Scan the records below for the string "none" and return every line where it appears.

▶ Available records
══════════════════════════════
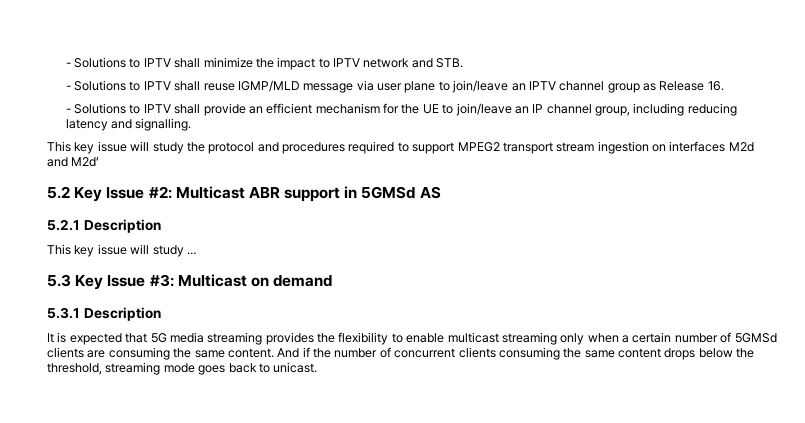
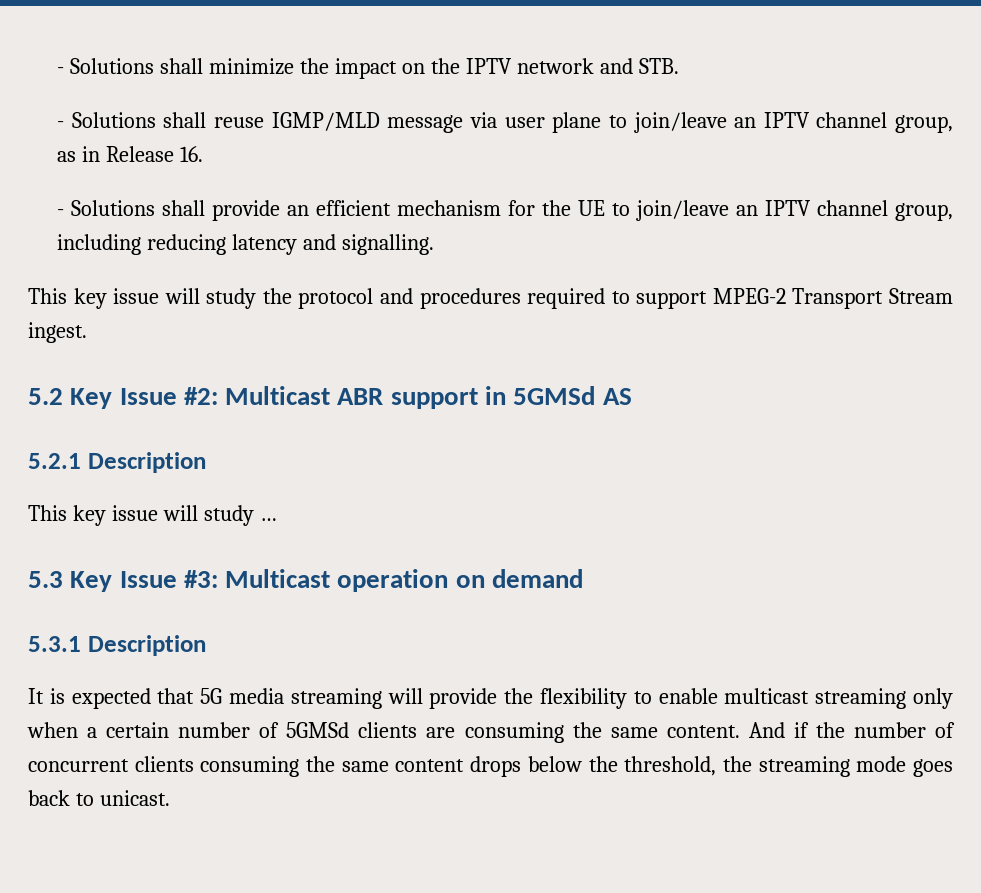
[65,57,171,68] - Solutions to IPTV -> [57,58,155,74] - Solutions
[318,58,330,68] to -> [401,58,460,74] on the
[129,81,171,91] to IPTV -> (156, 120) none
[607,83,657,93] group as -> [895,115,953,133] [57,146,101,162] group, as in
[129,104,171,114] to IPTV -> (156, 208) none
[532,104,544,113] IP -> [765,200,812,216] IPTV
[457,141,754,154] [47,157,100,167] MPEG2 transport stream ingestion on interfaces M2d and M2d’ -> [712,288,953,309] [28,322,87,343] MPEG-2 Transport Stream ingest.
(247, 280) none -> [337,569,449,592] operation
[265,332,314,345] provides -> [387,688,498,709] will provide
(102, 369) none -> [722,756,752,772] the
══════════════════════════════
▶ Result for this task
[129,81,171,91] to IPTV -> (156, 120) none
[129,104,171,114] to IPTV -> (156, 208) none
(247, 280) none -> [337,569,449,592] operation
(102, 369) none -> [722,756,752,772] the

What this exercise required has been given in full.